→ **YOUR INSTRUCTIONS**
Collect every line in the records that contains the string "Knjižnica", matching case exactly.

→ **WORKING DATA**
━━━━━━━━━━━━━━━━━━━━
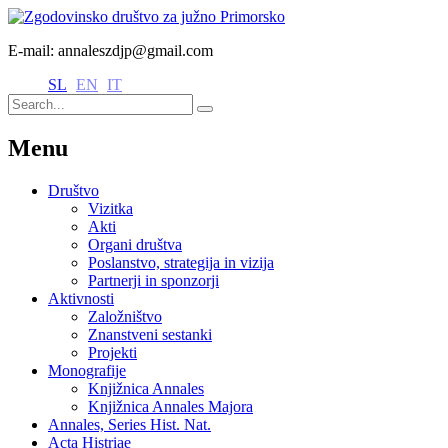
E-mail: annaleszdjp@gmail.com
SL
EN
IT
Menu
Društvo
Vizitka
Akti
Organi društva
Poslanstvo, strategija in vizija
Partnerji in sponzorji
Aktivnosti
Založništvo
Znanstveni sestanki
Projekti
Monografije
Knjižnica Annales
Knjižnica Annales Majora
Annales, Series Hist. Nat.
Acta Histriae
━━━━━━━━━━━━━━━━━━━━
→ **RESPONSE BELOW**
Knjižnica Annales
Knjižnica Annales Majora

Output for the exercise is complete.